Muito satisfeito com o início de temporada de Paquetá, que também vem se firmando cada vez mais na seleção brasileira, Caçapa salientou a obediência tática e a polivalência do meio-campista.

"Aqui nós já o escalamos pela direita, como centroavante, como camisa 10, como segundo volante, estilo camisa 8... Ele consegue jogar em muitas posições, e em qualquer lugar que você o escalar ele se dá bem", explicou.

"Paquetá é muito inteligente, já sabe antes de receber a bola o que vai fazer e se está sozinho ou não no lance. Ainda tem uma canhota incrível, clássica dos grandes jogadores, e consegue colocar a bola onde quer", seguiu.

"O posicionamento dele também é muito bom. Consegue jogar e combinar com todos, seja os companheiros mais técnicos ou os velocistas. Ele consegue se adaptar muito bem ao estilo dos outros", acrescentou.

"O Lucas é um jogador completo. Claro que ainda tem detalhes que pode evoluir, como qualquer atleta, mas está fazendo uma grande temporada até aqui", complementou.

O ex-zagueiro ressaltou que a adaptação ao Campeonato Francês não é fácil, já que o torneio tem um jogo muito físico, mas Paquetá, aos poucos, foi pegando o jeito.
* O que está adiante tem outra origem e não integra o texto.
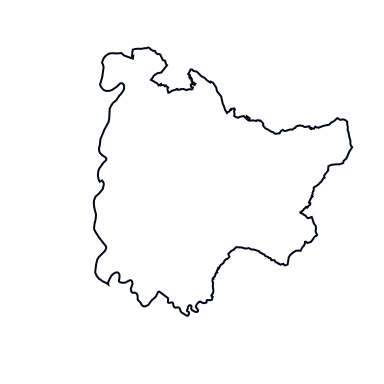 Mica, Cluj, Romania (Natural Earth projection), rotated 292°
{"feature_id": "2599482B98044296653209", "entity_name": "Mica", "entity_type": "district", "adm_level": 2, "iso_a3": "ROU", "parent_name": "Romania", "parent_adm1": "Cluj", "projection": "natural_earth1", "projection_center": [23.988, 47.128], "detail": "fine", "context": "isolated", "style": "outline", "palette": "ink", "viewbox_px": 384, "rotation_deg": 292, "n_neighbors": 0, "source": "geoboundaries", "source_scale": "gbopen_adm2", "svg_char_len": 6013}
<svg xmlns="http://www.w3.org/2000/svg" viewBox="0 0 384 384"><g transform="rotate(292 192 192)"><path d="M293.6,323.7L294.5,322.0L295.7,321.0L299.1,319.5L302.2,317.1L306.3,314.5L308.0,312.9L310.1,312.4L313.6,310.2L315.3,309.6L316.2,306.7L315.9,304.7L314.5,302.7L314.5,301.3L315.0,299.6L314.9,299.0L310.7,297.0L308.5,295.0L306.5,294.3L305.6,293.7L302.7,289.2L299.1,285.4L298.5,283.1L298.8,281.9L298.0,281.5L296.4,281.4L295.6,279.3L294.9,279.0L294.9,278.6L296.0,278.5L295.8,278.1L296.0,277.8L295.8,277.3L295.5,277.2L295.6,276.9L296.9,276.2L294.6,272.5L294.5,271.0L294.8,270.0L293.9,266.5L293.2,266.1L292.9,265.1L291.5,263.9L290.2,263.8L289.2,262.7L287.5,261.9L286.8,259.7L283.4,255.5L283.2,254.3L283.6,252.9L282.2,251.8L279.3,251.2L279.3,250.8L278.6,250.1L277.3,247.8L277.2,246.3L277.9,244.9L277.6,243.0L278.3,239.3L278.5,236.3L280.0,233.3L281.0,232.7L281.7,232.7L282.6,231.7L283.9,228.6L283.3,227.8L283.5,227.1L283.1,225.7L281.9,225.0L281.4,222.1L280.9,221.3L280.5,219.9L279.7,219.0L279.8,217.7L282.0,217.8L282.7,214.5L280.1,215.8L281.8,211.4L279.5,208.1L278.0,206.8L278.1,203.3L278.3,202.6L280.0,202.3L282.6,200.8L284.7,200.8L285.3,199.6L285.2,199.3L284.5,198.9L283.8,197.1L283.0,196.9L282.6,197.3L282.1,196.5L280.6,196.5L279.7,195.3L278.4,194.8L280.3,192.2L284.1,188.9L285.4,187.4L291.5,183.3L294.8,177.4L297.8,175.4L301.1,170.7L301.3,168.0L300.4,167.9L301.2,163.9L302.5,161.0L302.9,157.1L305.4,151.4L304.8,148.1L305.6,146.0L305.0,144.8L301.1,144.6L300.0,144.2L299.6,144.7L299.6,146.3L297.4,146.5L296.6,147.6L298.0,147.7L296.8,149.4L295.7,150.2L294.9,149.9L294.1,150.6L293.8,151.6L294.3,151.9L294.2,152.5L293.8,152.7L293.6,154.6L292.2,154.3L292.4,152.5L291.8,151.0L290.9,150.7L289.3,151.7L289.1,152.3L289.3,153.6L287.8,153.9L287.1,153.5L286.2,150.8L284.5,148.8L284.3,145.5L283.2,143.2L281.8,141.6L281.5,140.1L282.1,139.8L281.8,139.3L280.1,137.8L278.6,135.7L276.2,134.1L275.2,132.9L277.8,130.9L278.9,130.6L279.9,130.8L280.3,129.7L280.2,128.6L281.0,127.8L280.0,127.0L280.3,126.4L280.4,125.3L280.2,124.6L279.3,123.4L280.5,122.8L278.3,121.2L279.5,119.4L279.9,117.7L279.8,116.8L280.2,115.5L280.6,111.9L283.5,112.8L285.3,112.9L286.4,113.5L289.1,115.4L291.2,118.7L300.2,121.4L300.5,120.4L303.7,117.7L303.3,115.8L303.7,115.1L307.6,111.1L307.5,109.6L307.1,109.0L307.0,108.1L307.6,106.1L308.9,104.8L308.3,102.7L308.8,100.2L309.6,98.6L309.5,97.1L308.0,95.6L307.7,94.4L305.6,91.1L304.9,88.9L303.2,85.4L301.7,83.8L299.2,84.3L295.7,85.5L296.3,86.5L293.5,87.2L293.1,77.9L294.4,74.4L292.6,71.1L290.7,65.8L289.7,63.9L288.0,62.3L285.6,60.8L283.4,60.1L279.6,59.9L278.0,60.3L276.5,62.0L274.3,63.4L265.0,65.7L257.2,66.5L255.9,67.5L254.1,70.5L253.5,72.1L253.5,74.5L254.9,77.6L256.6,79.6L258.5,80.9L261.2,82.7L265.8,84.7L266.7,86.2L265.9,88.7L262.6,90.3L260.5,90.4L256.9,89.6L254.0,88.5L248.7,87.4L244.8,85.3L240.9,84.6L238.1,84.6L228.9,87.8L225.7,88.4L216.9,87.4L206.7,87.3L201.6,88.8L197.9,89.4L195.6,90.3L193.8,92.0L192.5,94.8L191.8,98.3L191.2,99.8L190.2,100.3L189.2,100.4L186.0,98.9L178.7,97.2L176.2,97.3L172.0,98.6L168.8,100.6L167.0,102.6L169.0,104.3L167.2,106.8L165.7,107.5L161.3,108.1L156.1,106.5L151.5,104.3L147.7,104.3L144.9,105.1L141.3,107.0L135.1,111.5L131.0,112.8L125.7,113.6L121.6,114.8L120.9,115.2L119.1,117.1L114.9,123.0L109.5,132.5L108.1,133.4L105.2,133.5L96.3,129.8L94.0,129.5L89.6,130.1L81.3,132.3L78.7,134.8L76.8,138.1L75.7,142.6L75.5,146.5L74.9,149.0L75.6,148.5L78.1,148.0L84.3,148.6L87.1,150.0L88.8,151.5L89.4,152.7L89.5,154.0L88.3,155.6L85.7,156.8L82.2,157.5L81.6,158.1L81.4,159.2L81.8,161.7L83.0,164.1L86.5,167.0L87.2,168.1L87.2,169.0L86.6,170.0L84.7,171.2L79.1,171.6L76.8,173.2L76.3,174.8L77.4,177.1L77.0,178.9L75.5,180.4L71.8,182.0L70.3,185.3L68.3,188.0L67.8,189.8L68.5,191.6L71.1,193.9L75.9,195.0L81.5,197.7L86.7,198.0L87.4,199.0L84.7,209.3L84.0,209.9L80.9,210.9L80.5,211.4L80.6,212.4L82.1,214.6L82.2,215.5L81.6,216.2L79.3,217.7L78.6,218.7L78.5,220.0L79.8,222.2L79.9,223.3L79.1,224.6L77.3,226.0L76.4,227.4L75.4,233.0L75.5,234.1L75.9,234.6L78.0,234.9L79.4,234.2L79.8,232.0L80.5,231.6L82.7,231.7L84.1,231.3L86.1,232.1L86.4,233.3L86.1,233.9L85.3,234.6L83.4,235.0L82.5,236.2L82.1,240.1L82.8,241.8L83.8,242.1L85.0,241.6L86.7,238.9L87.5,238.4L89.7,238.5L92.6,239.6L93.0,239.9L93.1,240.7L93.6,241.1L93.1,243.0L93.7,245.5L95.0,246.8L96.6,246.3L97.5,246.5L98.8,250.2L99.6,250.8L100.7,250.8L101.1,250.3L102.7,250.4L103.0,249.8L103.0,248.9L103.3,248.7L106.2,249.4L108.3,248.9L112.4,246.6L115.6,245.6L116.9,244.3L119.1,243.8L119.5,244.3L120.0,243.7L122.7,244.9L125.0,244.4L125.6,245.0L126.2,244.8L126.8,245.2L126.9,244.7L129.2,244.8L129.9,245.2L130.1,244.8L130.6,245.1L131.5,244.7L131.8,245.6L135.0,245.9L137.9,247.8L140.3,247.8L142.6,248.8L143.0,249.6L144.0,250.3L146.1,250.9L148.2,248.8L151.7,250.3L154.6,252.6L155.3,252.5L155.9,253.1L157.3,253.5L159.2,258.9L159.5,262.2L160.2,264.1L161.2,265.5L161.0,269.0L161.8,270.6L162.2,276.3L161.3,277.9L161.4,279.4L161.0,281.1L161.2,282.2L160.1,284.1L160.2,286.8L159.7,287.8L160.0,288.7L159.9,289.8L158.5,291.1L159.7,294.1L158.3,295.6L158.3,298.2L157.8,299.5L158.1,300.1L157.7,301.1L159.6,303.6L158.7,305.4L158.7,305.9L160.7,307.8L167.6,306.2L170.3,306.6L173.8,308.4L176.5,310.4L177.6,312.8L178.1,314.7L182.2,315.0L183.3,315.7L185.8,316.0L188.2,315.5L188.6,316.1L188.0,318.3L190.4,321.0L194.1,322.0L195.9,322.2L197.0,322.7L197.8,323.7L199.0,324.1L201.3,321.7L202.3,321.1L204.3,320.8L206.6,319.6L207.2,319.0L208.2,317.0L213.7,312.4L211.4,309.9L211.1,308.9L212.8,305.5L212.8,303.8L213.3,302.9L213.2,300.6L213.8,300.1L216.8,302.0L217.8,302.0L219.2,302.8L220.7,303.2L221.6,303.9L220.6,303.6L220.4,304.0L220.6,304.7L221.5,304.6L221.8,305.1L222.9,305.3L224.4,306.3L226.0,305.8L225.8,304.7L226.2,304.3L231.3,304.7L232.8,305.4L233.0,304.6L233.4,304.4L234.6,304.8L236.1,304.1L239.5,304.1L241.9,303.2L245.4,305.9L247.2,306.8L248.5,307.1L249.5,307.9L254.3,308.8L254.6,309.4L255.0,309.6L255.6,308.8L256.9,308.4L262.8,310.1L267.1,308.8L269.5,311.2L272.0,316.0L272.8,318.2L275.5,321.3L277.8,321.0L280.9,322.6L288.1,322.7L293.6,323.7Z" fill="none" stroke="#020617" stroke-width="2"/></g></svg>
"Nunca é fácil você chegar a um país sem conhecer o idioma, e a Ligue 1 não é fácil. Os brasileiros do time ajudaram o Paquetá a ganhar tempo de adaptação. Eles passaram para ele sobre as dificuldades e ensinaram que não deve jogar só de costas, porque os marcadores têm o costume de chegar junto e os árbitros mandam o lance seguir", ensinou.

"E ele ainda teve a ajuda do (diretor de futebol) Juninho Pernambucano, que jogou quase na mesma função que ele. Isso colaborou para o Lucas estar vivendo, como ele mesmo disse, uma das melhores fases da vida dele atualmente", afirmou.
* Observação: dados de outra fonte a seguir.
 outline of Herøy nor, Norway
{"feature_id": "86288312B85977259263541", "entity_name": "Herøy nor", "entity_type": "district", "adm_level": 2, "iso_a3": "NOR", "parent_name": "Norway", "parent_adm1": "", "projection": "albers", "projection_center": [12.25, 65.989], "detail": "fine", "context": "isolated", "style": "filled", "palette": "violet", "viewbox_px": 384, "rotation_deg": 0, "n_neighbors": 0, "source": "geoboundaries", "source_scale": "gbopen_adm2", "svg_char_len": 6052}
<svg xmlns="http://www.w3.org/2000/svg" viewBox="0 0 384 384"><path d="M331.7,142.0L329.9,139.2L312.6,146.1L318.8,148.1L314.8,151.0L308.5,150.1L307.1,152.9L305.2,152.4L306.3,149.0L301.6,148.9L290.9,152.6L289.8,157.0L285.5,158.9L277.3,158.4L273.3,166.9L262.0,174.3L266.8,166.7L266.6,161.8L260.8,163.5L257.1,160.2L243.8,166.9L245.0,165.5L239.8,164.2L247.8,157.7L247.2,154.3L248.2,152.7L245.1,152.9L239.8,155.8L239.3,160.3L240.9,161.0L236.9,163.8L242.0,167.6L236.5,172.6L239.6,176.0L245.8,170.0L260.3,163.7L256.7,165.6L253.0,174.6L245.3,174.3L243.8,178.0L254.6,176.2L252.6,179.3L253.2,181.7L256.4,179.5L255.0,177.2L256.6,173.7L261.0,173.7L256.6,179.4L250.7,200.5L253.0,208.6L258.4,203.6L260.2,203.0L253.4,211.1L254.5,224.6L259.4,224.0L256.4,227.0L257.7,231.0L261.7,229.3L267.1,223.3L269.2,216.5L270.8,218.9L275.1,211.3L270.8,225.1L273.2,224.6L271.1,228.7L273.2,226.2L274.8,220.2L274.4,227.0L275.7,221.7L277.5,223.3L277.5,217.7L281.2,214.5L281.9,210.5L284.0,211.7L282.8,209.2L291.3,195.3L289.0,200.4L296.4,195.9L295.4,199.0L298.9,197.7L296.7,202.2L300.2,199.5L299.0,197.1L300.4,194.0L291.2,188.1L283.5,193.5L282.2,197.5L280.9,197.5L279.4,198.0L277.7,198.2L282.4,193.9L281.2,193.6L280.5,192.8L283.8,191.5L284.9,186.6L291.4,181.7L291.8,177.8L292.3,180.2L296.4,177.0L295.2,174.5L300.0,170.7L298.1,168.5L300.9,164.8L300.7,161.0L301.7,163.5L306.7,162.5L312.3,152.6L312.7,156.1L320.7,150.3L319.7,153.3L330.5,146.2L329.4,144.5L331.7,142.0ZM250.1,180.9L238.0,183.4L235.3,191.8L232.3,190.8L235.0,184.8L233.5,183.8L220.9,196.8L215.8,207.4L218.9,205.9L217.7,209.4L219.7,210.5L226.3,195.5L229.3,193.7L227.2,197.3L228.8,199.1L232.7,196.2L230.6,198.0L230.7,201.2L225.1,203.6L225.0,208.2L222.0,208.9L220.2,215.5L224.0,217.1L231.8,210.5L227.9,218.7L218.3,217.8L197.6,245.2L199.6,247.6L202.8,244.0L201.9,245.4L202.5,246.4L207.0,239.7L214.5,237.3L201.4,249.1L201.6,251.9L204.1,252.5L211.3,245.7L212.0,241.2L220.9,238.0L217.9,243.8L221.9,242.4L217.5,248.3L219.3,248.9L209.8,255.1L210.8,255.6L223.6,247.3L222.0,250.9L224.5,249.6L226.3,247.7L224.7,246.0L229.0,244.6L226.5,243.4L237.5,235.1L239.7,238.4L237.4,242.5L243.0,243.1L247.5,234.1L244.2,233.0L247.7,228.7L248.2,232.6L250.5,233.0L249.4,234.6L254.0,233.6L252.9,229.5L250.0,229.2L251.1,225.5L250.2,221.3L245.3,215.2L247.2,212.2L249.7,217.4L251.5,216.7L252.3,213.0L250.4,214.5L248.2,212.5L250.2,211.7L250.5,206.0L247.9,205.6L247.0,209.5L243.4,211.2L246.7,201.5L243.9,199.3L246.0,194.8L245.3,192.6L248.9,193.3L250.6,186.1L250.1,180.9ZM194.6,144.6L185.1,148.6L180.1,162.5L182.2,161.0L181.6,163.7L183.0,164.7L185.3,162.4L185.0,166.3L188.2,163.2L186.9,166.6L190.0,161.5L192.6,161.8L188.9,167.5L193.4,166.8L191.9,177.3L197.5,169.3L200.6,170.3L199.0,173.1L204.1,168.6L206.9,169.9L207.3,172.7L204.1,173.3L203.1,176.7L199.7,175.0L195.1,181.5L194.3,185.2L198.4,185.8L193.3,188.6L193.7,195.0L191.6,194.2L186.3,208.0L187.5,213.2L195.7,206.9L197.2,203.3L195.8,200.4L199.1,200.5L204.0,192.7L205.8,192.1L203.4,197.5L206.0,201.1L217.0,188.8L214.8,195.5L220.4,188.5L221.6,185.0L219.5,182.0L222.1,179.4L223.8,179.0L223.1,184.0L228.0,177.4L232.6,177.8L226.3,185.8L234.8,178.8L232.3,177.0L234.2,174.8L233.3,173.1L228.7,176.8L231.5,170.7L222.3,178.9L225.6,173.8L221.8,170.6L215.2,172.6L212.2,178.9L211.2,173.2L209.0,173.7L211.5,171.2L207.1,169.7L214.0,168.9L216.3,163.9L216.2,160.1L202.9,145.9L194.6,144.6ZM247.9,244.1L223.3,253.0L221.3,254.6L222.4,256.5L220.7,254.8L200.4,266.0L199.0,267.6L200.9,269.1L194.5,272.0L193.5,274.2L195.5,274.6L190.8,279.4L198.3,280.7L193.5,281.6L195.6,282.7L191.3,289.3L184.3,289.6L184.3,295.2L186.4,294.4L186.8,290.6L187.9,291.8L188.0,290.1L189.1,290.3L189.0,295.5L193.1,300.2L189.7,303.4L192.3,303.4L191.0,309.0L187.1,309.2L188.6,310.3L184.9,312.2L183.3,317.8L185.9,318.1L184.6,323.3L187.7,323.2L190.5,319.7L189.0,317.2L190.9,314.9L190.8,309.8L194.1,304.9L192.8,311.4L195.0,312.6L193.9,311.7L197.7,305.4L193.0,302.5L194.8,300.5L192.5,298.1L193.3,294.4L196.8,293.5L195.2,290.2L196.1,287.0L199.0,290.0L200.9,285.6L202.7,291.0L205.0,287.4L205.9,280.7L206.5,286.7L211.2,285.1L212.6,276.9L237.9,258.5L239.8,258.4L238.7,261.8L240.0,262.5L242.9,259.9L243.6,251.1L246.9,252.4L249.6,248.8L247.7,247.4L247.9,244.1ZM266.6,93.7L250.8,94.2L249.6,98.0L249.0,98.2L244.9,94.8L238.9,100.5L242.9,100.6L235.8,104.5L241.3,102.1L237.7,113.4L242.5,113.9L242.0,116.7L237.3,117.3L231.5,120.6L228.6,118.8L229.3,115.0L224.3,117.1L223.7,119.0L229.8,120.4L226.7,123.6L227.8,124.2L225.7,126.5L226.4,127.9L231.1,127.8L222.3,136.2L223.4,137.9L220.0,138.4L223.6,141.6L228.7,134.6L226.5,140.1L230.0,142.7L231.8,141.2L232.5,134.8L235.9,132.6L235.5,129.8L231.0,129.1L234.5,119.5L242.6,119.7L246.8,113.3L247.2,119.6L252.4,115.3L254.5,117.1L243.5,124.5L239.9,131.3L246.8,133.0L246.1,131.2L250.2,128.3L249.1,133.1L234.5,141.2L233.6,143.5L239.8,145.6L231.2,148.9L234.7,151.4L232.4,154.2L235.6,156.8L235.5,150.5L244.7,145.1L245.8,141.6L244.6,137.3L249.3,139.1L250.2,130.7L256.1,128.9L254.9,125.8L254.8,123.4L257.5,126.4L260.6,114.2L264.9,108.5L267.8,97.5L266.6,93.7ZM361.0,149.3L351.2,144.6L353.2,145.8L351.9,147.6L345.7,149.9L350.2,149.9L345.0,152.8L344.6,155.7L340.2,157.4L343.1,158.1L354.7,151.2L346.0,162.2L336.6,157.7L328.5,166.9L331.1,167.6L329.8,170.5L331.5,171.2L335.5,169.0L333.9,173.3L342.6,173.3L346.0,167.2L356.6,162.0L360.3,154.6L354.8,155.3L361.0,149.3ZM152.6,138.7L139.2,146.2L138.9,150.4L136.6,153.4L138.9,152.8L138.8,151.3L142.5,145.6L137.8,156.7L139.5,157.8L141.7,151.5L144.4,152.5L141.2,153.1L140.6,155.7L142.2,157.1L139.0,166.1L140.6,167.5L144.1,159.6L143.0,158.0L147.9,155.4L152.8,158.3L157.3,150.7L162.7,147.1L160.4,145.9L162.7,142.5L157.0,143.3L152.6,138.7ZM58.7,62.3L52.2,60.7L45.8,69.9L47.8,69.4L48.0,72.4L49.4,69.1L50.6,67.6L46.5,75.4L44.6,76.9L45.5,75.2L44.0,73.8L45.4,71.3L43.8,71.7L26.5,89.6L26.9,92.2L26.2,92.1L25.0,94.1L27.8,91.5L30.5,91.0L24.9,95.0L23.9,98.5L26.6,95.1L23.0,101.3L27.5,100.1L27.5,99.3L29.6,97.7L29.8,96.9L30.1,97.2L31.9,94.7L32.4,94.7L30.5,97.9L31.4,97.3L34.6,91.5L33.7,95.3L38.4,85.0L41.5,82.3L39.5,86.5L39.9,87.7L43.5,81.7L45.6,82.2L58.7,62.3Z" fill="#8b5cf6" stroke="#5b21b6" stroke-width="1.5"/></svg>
Caçapa revela que o ex-flamenguista gosta muito de ouvir os conselhos dos ídolos brasileiros do Lyon.

"O Juninho conversa muito bom ele no dia-a-dia, e eu convivo muito bem com o Paquetá também. Falo muito com ele nos treinos diários, nos jogos, no banco, no vestiário ou na concentração. Procuro sempre passar informações e um pouco da minha experiência", ressaltou.

Por fim, o hoje auxiliar do OL ainda elogiou o fato de que Paquetá é muito maduro para receber críticas.
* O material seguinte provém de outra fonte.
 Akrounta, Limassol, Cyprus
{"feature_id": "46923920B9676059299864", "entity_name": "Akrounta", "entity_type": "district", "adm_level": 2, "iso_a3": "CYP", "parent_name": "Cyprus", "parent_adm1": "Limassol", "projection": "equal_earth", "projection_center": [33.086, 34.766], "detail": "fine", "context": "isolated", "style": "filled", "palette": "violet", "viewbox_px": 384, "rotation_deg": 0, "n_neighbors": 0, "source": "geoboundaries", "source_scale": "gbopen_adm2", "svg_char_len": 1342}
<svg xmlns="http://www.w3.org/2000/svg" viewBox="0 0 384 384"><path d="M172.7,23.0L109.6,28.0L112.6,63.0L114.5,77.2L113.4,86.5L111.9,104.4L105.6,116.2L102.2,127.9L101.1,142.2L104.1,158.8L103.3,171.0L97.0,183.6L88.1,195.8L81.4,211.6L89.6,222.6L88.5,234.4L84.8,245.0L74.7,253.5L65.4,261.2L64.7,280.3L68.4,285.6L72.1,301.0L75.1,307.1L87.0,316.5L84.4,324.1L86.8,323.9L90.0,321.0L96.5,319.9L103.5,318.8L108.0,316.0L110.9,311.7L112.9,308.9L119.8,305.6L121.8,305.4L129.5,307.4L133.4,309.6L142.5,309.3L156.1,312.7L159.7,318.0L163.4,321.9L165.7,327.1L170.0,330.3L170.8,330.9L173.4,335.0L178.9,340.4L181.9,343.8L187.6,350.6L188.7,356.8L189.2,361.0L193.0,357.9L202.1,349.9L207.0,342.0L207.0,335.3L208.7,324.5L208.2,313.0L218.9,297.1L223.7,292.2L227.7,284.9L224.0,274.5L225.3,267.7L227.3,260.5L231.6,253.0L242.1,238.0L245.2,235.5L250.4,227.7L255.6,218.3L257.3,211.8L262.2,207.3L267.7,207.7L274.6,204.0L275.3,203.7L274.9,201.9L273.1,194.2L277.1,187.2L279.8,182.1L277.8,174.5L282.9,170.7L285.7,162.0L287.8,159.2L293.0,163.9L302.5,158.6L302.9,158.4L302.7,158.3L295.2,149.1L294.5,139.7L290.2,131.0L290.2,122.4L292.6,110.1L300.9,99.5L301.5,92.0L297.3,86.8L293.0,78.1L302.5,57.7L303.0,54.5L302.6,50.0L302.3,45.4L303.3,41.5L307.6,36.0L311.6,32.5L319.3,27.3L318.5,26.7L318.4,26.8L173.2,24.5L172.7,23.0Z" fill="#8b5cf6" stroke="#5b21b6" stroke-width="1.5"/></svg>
"Ele é um cara muito aberto e fácil de lidar. Aí você vê como ele é inteligente, porque é aberto às críticas. Quando a gente fala para ele que ele não foi bem em uma partida e poderia ter feito alguma coisa diferente, ele absorve, reflete e responde: 'É verdade, poderia ter feito isso diferente, mas pode deixar que no próximo jogo vou melhorar'", contou.

"Ele sabe que estamos aqui para ajudá-lo, e todas as informações e conselhos que damos é porque já passamos e vivemos tudo o que ele está vivendo agora. Também editamos muitos vídeos e passamos para ele para mostrar as maneiras que ele pode evoluir. São informações para o crescimento dele, e ele absorve tudo de maneira incrível", finalizou.